Cinquant’anni dopo

Rivedere i film che ci sono piaciuti cinquant’anni fa è un esercizio di autocoscienza
notevole. Consente di cogliere il significato del passaggio del tempo in modo
abbastanza indolore, ma piuttosto preciso e anche utile. Per esempio, sulla scia della morte di Alain Delon, ho sentito in modo quasi urgente la voglia di affrontare (in tv, si capisce) uno dei suoi film più belli, scritto e diretto dal nostro grande Valerio Zurlini: “La Prima Notte di Quiete”, naturalmente.
Intanto ricordo che, sul mio quaderno di adolescente alle soglie dei vent’anni, avevo dato il massimo punteggio al film, una volta tornato a casa dopo l’ultimo spettacolo, allora collocato alle 22.30. Considerate le discussioni del dopo cinema, qualche vagabondaggio per la città e magari gli inevitabili cornetti caldi delle tre, comprati e consumati in strada con aria circospetta, da teneri trasgressori della legge, la valutazione sul taccuino dei film ebbe luogo intorno alle quattro del mattino.
Una valutazione che oggi confermerei in pieno. Ma con le stesse motivazioni?
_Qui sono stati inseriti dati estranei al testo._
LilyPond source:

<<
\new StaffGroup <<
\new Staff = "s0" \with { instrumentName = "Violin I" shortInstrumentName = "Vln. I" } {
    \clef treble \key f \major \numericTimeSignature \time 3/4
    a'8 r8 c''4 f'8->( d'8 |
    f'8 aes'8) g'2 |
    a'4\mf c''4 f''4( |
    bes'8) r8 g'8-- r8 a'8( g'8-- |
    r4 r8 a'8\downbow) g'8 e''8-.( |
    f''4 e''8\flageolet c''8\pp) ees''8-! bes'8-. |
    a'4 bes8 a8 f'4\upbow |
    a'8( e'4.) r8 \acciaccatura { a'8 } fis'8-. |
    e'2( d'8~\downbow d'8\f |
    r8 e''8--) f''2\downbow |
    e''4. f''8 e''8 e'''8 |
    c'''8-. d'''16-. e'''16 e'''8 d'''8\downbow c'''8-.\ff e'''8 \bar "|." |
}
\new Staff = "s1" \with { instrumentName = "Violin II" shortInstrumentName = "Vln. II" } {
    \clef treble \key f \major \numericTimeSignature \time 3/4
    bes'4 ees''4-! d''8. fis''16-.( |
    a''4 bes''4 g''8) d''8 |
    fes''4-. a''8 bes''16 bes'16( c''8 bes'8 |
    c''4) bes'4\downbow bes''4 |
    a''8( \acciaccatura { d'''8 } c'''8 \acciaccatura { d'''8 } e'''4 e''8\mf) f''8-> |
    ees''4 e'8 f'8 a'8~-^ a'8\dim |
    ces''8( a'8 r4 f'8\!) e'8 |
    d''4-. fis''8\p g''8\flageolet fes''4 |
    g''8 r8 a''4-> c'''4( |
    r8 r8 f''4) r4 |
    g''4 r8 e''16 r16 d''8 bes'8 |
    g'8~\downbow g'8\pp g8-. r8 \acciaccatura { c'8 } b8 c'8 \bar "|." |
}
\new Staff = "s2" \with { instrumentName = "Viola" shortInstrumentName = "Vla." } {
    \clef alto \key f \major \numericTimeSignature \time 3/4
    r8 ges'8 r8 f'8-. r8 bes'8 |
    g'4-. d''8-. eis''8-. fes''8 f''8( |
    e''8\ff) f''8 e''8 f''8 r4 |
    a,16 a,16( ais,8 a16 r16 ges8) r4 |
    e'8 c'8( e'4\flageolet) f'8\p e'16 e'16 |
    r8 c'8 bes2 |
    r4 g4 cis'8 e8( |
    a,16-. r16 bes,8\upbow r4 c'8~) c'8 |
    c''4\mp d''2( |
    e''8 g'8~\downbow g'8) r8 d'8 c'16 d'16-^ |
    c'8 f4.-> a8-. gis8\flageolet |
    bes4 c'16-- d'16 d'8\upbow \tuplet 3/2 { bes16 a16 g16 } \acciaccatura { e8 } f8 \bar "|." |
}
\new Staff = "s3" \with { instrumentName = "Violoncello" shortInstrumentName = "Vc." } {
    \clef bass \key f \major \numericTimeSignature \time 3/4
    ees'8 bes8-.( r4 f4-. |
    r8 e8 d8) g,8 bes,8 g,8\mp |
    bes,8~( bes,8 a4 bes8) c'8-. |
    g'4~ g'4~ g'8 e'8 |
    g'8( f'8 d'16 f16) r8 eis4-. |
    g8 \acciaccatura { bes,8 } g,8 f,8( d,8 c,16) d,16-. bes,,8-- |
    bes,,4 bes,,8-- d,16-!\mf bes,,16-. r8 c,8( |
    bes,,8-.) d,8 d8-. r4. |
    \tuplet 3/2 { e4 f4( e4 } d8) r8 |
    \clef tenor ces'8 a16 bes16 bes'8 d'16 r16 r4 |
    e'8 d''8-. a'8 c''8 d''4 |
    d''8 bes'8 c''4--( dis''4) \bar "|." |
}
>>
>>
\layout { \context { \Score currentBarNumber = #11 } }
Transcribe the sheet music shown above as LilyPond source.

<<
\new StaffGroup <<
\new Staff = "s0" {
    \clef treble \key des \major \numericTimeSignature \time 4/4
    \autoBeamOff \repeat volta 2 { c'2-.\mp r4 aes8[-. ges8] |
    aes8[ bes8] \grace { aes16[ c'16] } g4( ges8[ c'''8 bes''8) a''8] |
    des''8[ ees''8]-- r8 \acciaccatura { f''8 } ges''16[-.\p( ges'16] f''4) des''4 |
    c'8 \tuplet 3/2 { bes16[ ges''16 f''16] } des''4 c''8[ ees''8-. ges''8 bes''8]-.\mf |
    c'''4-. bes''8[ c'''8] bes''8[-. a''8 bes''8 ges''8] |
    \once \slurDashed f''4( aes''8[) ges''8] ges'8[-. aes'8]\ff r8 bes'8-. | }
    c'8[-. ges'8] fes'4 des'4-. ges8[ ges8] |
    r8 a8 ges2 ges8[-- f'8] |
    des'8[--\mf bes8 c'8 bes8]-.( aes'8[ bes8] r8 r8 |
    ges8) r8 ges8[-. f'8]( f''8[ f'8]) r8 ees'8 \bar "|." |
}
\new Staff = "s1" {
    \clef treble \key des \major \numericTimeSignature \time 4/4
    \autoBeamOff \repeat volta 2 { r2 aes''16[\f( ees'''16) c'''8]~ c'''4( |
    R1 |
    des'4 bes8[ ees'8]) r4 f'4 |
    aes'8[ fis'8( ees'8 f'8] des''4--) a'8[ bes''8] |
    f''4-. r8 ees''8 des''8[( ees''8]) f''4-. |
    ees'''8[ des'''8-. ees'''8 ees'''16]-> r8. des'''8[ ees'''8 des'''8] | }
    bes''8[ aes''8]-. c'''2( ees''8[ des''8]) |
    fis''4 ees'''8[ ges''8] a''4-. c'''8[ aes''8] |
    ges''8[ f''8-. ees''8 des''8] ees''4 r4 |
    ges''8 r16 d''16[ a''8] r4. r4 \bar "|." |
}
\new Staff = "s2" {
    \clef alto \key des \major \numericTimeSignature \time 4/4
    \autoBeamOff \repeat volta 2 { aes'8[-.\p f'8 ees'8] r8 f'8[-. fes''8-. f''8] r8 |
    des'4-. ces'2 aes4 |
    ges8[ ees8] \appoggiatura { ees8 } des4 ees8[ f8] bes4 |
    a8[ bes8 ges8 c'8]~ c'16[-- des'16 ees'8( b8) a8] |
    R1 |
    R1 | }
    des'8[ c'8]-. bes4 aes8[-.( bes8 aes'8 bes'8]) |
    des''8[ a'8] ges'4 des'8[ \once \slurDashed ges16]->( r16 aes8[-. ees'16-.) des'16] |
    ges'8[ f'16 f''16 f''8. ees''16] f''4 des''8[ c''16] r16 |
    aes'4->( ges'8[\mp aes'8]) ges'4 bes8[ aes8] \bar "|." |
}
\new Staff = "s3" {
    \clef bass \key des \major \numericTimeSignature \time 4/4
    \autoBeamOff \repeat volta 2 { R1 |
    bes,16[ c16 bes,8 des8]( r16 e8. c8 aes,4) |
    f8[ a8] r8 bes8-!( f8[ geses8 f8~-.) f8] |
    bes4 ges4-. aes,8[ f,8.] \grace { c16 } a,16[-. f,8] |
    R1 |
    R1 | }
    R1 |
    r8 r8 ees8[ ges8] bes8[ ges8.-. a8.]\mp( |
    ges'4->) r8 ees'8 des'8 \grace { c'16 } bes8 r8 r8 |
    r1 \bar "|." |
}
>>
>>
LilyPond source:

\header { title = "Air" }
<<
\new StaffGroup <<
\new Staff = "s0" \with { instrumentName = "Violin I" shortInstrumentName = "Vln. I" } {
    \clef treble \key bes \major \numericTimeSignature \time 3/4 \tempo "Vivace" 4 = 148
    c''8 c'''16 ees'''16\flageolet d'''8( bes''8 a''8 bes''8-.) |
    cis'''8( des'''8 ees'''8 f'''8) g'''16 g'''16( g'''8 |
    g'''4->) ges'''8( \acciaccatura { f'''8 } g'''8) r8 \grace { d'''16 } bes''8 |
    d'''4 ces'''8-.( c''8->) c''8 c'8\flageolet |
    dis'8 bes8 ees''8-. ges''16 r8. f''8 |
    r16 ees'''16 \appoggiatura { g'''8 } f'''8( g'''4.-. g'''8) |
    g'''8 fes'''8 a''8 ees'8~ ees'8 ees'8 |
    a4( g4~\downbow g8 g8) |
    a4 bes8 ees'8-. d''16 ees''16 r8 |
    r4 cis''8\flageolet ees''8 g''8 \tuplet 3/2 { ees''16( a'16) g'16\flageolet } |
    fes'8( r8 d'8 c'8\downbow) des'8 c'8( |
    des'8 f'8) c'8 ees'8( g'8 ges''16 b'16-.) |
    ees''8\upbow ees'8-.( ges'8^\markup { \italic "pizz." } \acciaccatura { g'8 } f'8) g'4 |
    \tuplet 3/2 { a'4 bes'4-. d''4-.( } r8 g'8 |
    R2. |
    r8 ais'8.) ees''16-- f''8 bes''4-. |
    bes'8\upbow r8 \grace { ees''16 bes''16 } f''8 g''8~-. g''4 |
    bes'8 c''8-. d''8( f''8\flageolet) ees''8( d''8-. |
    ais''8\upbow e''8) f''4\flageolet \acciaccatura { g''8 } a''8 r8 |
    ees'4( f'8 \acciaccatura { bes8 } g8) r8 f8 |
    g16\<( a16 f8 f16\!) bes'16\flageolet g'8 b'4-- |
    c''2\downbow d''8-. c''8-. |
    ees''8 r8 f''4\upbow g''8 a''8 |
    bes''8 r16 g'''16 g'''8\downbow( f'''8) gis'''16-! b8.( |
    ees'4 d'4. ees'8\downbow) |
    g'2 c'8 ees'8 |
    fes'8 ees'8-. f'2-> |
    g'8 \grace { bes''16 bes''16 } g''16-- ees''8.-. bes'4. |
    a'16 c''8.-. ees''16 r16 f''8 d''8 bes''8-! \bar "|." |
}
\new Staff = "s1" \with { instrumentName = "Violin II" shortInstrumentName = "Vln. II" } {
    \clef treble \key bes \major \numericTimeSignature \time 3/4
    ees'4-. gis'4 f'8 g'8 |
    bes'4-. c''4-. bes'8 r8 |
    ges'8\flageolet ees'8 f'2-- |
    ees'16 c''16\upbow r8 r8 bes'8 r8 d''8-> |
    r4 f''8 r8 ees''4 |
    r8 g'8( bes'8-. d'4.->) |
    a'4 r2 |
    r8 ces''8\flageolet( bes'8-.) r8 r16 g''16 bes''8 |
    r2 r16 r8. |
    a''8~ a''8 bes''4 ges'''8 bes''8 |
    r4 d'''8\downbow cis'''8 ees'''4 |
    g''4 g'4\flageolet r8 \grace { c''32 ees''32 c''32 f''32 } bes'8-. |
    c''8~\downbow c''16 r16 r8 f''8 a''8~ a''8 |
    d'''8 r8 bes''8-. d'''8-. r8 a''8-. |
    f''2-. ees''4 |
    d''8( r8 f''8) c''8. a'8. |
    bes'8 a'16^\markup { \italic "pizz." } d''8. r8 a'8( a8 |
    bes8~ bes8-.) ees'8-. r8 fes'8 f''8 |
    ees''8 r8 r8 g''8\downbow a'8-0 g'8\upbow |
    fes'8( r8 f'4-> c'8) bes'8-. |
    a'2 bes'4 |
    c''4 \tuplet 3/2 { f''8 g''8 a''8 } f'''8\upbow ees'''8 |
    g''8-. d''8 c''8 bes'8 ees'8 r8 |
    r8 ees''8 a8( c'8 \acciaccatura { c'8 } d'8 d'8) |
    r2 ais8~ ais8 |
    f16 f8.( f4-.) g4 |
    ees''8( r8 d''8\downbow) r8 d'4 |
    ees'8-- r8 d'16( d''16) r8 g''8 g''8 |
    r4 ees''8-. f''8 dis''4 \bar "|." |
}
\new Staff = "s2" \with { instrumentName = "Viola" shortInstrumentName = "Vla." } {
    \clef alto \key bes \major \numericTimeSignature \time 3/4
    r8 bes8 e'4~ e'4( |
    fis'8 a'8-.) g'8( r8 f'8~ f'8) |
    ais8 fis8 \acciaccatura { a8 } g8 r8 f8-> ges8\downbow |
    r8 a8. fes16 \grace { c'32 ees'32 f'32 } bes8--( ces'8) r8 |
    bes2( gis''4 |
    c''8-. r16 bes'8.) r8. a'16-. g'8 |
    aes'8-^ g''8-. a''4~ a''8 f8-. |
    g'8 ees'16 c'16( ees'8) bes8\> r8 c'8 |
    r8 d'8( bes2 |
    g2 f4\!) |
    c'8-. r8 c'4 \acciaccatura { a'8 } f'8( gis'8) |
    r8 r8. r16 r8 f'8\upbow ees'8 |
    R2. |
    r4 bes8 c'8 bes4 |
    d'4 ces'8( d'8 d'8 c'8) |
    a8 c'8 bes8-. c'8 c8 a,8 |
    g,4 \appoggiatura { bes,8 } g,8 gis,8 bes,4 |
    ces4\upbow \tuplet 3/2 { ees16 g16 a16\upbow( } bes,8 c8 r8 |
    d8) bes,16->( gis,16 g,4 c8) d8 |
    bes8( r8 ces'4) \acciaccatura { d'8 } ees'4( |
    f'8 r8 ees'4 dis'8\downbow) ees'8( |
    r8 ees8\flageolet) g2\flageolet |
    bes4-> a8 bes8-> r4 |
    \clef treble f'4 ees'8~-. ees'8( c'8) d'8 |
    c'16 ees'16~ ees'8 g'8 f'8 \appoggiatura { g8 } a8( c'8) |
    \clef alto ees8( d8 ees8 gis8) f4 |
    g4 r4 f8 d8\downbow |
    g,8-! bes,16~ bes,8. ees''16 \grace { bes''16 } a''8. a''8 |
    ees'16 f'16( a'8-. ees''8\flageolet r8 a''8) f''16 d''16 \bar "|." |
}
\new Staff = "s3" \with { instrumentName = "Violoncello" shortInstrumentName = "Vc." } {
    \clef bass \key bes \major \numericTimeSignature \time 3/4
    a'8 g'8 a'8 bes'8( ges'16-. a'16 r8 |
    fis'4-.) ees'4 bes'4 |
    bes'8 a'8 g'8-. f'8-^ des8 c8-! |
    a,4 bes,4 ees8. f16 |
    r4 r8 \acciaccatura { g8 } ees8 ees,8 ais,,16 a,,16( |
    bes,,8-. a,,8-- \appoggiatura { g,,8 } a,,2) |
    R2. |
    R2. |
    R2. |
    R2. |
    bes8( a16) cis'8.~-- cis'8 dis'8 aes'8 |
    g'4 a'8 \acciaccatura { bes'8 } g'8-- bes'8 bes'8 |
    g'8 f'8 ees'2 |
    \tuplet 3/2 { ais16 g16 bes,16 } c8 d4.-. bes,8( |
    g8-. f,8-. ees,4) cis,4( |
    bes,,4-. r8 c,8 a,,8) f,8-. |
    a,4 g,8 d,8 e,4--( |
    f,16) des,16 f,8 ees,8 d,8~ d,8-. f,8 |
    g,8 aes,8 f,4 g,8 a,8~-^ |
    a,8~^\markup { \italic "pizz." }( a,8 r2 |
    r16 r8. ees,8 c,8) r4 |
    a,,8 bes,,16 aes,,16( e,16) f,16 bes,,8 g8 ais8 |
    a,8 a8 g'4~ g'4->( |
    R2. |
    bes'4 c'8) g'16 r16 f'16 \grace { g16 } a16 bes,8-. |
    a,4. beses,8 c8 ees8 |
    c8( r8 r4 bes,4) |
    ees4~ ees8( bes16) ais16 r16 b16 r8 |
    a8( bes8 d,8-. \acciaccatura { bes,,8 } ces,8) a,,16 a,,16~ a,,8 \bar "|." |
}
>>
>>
Vediamo un po’.
La vita dei debosciati di Rimini, eredi dei vitelloni felliniani, appariva allora estranea al nostro mondo di studenti perbene, al massimo un po’ lavativi e tiratardi. Il bellissimo e dannatissimo professor Dominici/Delon, affiancato da attori del calibro di Giancarlo Giannini, Renato Salvatori, Adalberto Maria Merli insieme alle dolenti donne di provincia tratteggiate da due mostri sacri come Lea Massari e Alida Valli sono uno spettacolo indimenticabile. Un campionario completo di umanità corrotta, schiava della noia, dell’interesse, del sesso facile e del vizio in ogni sua forma, cioè quello che i nostri genitori temevano potessimo diventare. Noi magari un po’ ci divertivamo, a far credere di essere affascinati da quella trasgressione esibita, da quegli eccessi da sesso e droga senza rock&roll, al punto di scimmiottare quel modo di essere, di vivere. Di essere pronti a innamorarci perdutamente di una Vanina, angelica e diabolica, purchè avesse gli occhi spenti ma fieri della splendida Sonia Petrova. Forse qualcuno lo era anche.
Ma lo sapevamo, noi studentelli di città andati a letto dopo Carosello e accuditi da famiglie premurose, di avere ben altri, doverosi obiettivi nella vita: una laurea, il posto fisso, una moglie da rendere madre, una famiglia regolare, o come si dice oggi, tradizionale. Praticamente l’invettiva finale urlata dal protagonista di “Trainspotting” vent’anni dopo, a giochi ormai fatti per tutti.
No, non siamo diventati quei debosciati amorali, disperate mosche vaganti sotto la pioggia eterna di un livido inverno stravissuto in riviera, antenata, a pensarci col senno di poi, della distopica metropoli di “Blade Runner”. Dalla quale però i due innamorati riescono miracolosamente a fuggire, mentre la bassa padana, molto più crudele, inghiotte nella nebbia e nel fuoco ogni speranza di redenzione.
Ma non siamo diventati nemmeno quello che sognavano i nostri genitori. Siamo un’altra cosa, com’è giusto che sia. Non chiedeteci cosa, però. Sarebbe troppo.